### Action item
Look through the entries that follow and count the lines with the word "cases". The reply is that number alone.

### Supplied material

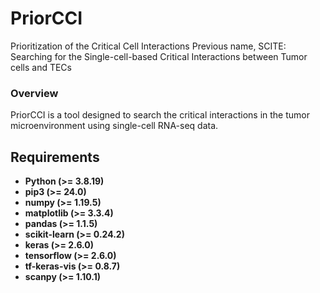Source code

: # PriorCCI
Prioritization of the Critical Cell Interactions
Previous name, SCITE: Searching for the Single-cell-based Critical Interactions between Tumor cells and TECs

### Overview
PriorCCI is a tool designed to search the critical interactions in the tumor microenvironment using single-cell RNA-seq data.

## Requirements

- **Python (>= 3.8.19)**
- **pip3 (>= 24.0)**
- **numpy (>= 1.19.5)**
- **matplotlib (>= 3.3.4)**
- **pandas (>= 1.1.5)**
- **scikit-learn (>= 0.24.2)**
- **keras (>= 2.6.0)**
- **tensorflow (>= 2.6.0)**
- **tf-keras-vis (>= 0.8.7)**
- **scanpy (>= 1.10.1)**
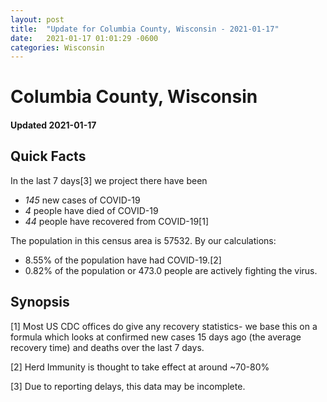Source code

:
 ```yaml
---
layout: post
title:  "Update for Columbia County, Wisconsin - 2021-01-17"
date:   2021-01-17 01:01:29 -0600
categories: Wisconsin
---
```


# Columbia County, Wisconsin
#### Updated 2021-01-17

## Quick Facts

In the last 7 days[3] we project there have been
- *145* new cases of COVID-19
- *4* people have died of COVID-19
- *44* people have recovered from COVID-19[1]

The population in this census area is 57532. By our calculations:
- 8.55% of the population have had COVID-19.[2]
- 0.82% of the population or 473.0 people are actively fighting the virus.

## Synopsis




[1] Most US CDC offices do give any recovery statistics- we base this on a formula which looks at confirmed new cases
15 days ago (the average recovery time) and deaths over the last 7 days.

[2] Herd Immunity is thought to take effect at around ~70-80%

[3] Due to reporting delays, this data may be incomplete.
 
    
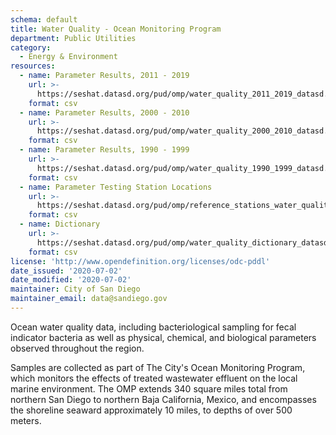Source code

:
 ```yaml
---
schema: default
title: Water Quality - Ocean Monitoring Program
department: Public Utilities
category:
  - Energy & Environment
resources:
  - name: Parameter Results, 2011 - 2019
    url: >-
      https://seshat.datasd.org/pud/omp/water_quality_2011_2019_datasd.csv
    format: csv
  - name: Parameter Results, 2000 - 2010
    url: >-
      https://seshat.datasd.org/pud/omp/water_quality_2000_2010_datasd.csv
    format: csv
  - name: Parameter Results, 1990 - 1999
    url: >-
      https://seshat.datasd.org/pud/omp/water_quality_1990_1999_datasd.csv
    format: csv
  - name: Parameter Testing Station Locations
    url: >-
      https://seshat.datasd.org/pud/omp/reference_stations_water_quality.csv
    format: csv
  - name: Dictionary
    url: >-
      https://seshat.datasd.org/pud/omp/water_quality_dictionary_datasd.csv
    format: csv
license: 'http://www.opendefinition.org/licenses/odc-pddl'
date_issued: '2020-07-02'
date_modified: '2020-07-02'
maintainer: City of San Diego
maintainer_email: data@sandiego.gov
---
```

Ocean water quality data, including bacteriological sampling for fecal indicator bacteria as well as physical, chemical, and biological parameters observed throughout the region.
<!--more-->
Samples are collected as part of The City's Ocean Monitoring Program, which monitors the effects of treated wastewater effluent on the local marine environment. The OMP extends 340 square miles total from northern San Diego to northern Baja California, Mexico, and encompasses the shoreline seaward approximately 10 miles, to depths of over 500 meters.
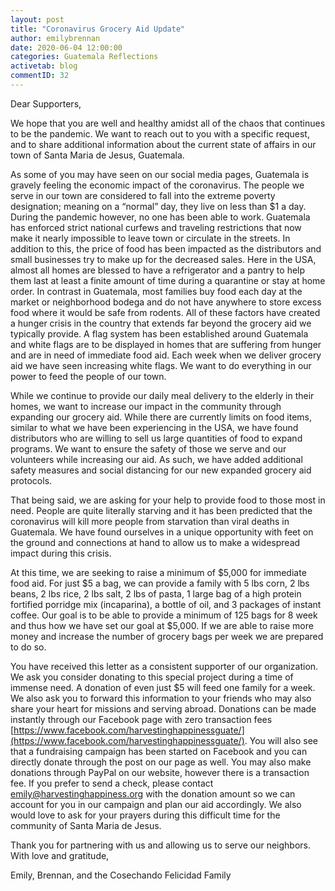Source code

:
 ```yaml
---
layout: post
title: "Coronavirus Grocery Aid Update"
author: emilybrennan
date: 2020-06-04 12:00:00
categories: Guatemala Reflections
activetab: blog
commentID: 32
---
```


Dear Supporters,

We hope that you are well and healthy amidst all of the chaos that continues to be the pandemic. We want to reach out to you with a specific request, and to share additional information about the current state of affairs in our town of Santa Maria de Jesus, Guatemala.

As some of you may have seen on our social media pages, Guatemala is gravely feeling the economic impact of the coronavirus. The people we serve in our town are considered to fall into the extreme poverty designation; meaning on a “normal” day, they live on less than $1 a day. During the pandemic however, no one has been able to work. Guatemala has enforced strict national curfews and traveling restrictions that now make it nearly impossible to leave town or circulate in the streets. In addition to this, the price of food has been impacted as the distributors and small businesses try to make up for the decreased sales. Here in the USA, almost all homes are blessed to have a refrigerator and a pantry to help them last at least a finite amount of time during a quarantine or stay at home order. In contrast in Guatemala, most families buy food each day at the market or neighborhood bodega and do not have anywhere to store excess food where it would be safe from rodents. All of these factors have created a hunger crisis in the country that extends far beyond the grocery aid we typically provide. A flag system has been established around Guatemala and white flags are to be displayed in homes that are suffering from hunger and are in need of immediate food aid. Each week when we deliver grocery aid we have seen increasing white flags. We want to do everything in our power to feed the people of our town.

While we continue to provide our daily meal delivery to the elderly in their homes, we want to increase our impact in the community through expanding our grocery aid. While there are currently limits on food items, similar to what we have been experiencing in the USA, we have found distributors who are willing to sell us large quantities of food to expand programs. We want to ensure the safety of those we serve and our volunteers while increasing our aid. As such, we have added additional safety measures and social distancing for our new expanded grocery aid protocols.

That being said, we are asking for your help to provide food to those most in need. People are quite literally starving and it has been predicted that the coronavirus will kill more people from starvation than viral deaths in Guatemala. We have found ourselves in a unique opportunity with feet on the ground and connections at hand to allow us to make a widespread impact during this crisis.

At this time, we are seeking to raise a minimum of $5,000 for immediate food aid. For just $5 a bag, we can provide a family with 5 lbs corn, 2 lbs beans, 2 lbs rice, 2 lbs salt, 2 lbs of pasta, 1 large bag of a high protein fortified porridge mix (incaparina), a bottle of oil, and 3 packages of instant coffee. Our goal is to be able to provide a minimum of 125 bags for 8 week and thus how we have set our goal at $5,000. If we are able to raise more money and increase the number of grocery bags per week we are prepared to do so.

You have received this letter as a consistent supporter of our organization. We ask you consider donating to this special project during a time of immense need. A donation of even just $5 will feed one family for a week. We also ask you to forward this information to your friends who may also share your heart for missions and serving abroad. Donations can be made instantly through our Facebook page with zero transaction fees [https://www.facebook.com/harvestinghappinessguate/](https://www.facebook.com/harvestinghappinessguate/). You will also see that a fundraising campaign has been started on Facebook and you can directly donate through the post on our page as well. You may also make donations through PayPal on our website, however there is a transaction fee. If you prefer to send a check, please contact [emily@harvestinghappiness.org](mailto:emily@harvestinghappiness.org) with the donation amount so we can account for you in our campaign and plan our aid accordingly. We also would love to ask for your prayers during this difficult time for the community of Santa Maria de Jesus.

Thank you for partnering with us and allowing us to serve our neighbors. With love and gratitude,

<p class="meta">
Emily, Brennan, and the Cosechando Felicidad Family 
</p>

### Solution to this task
2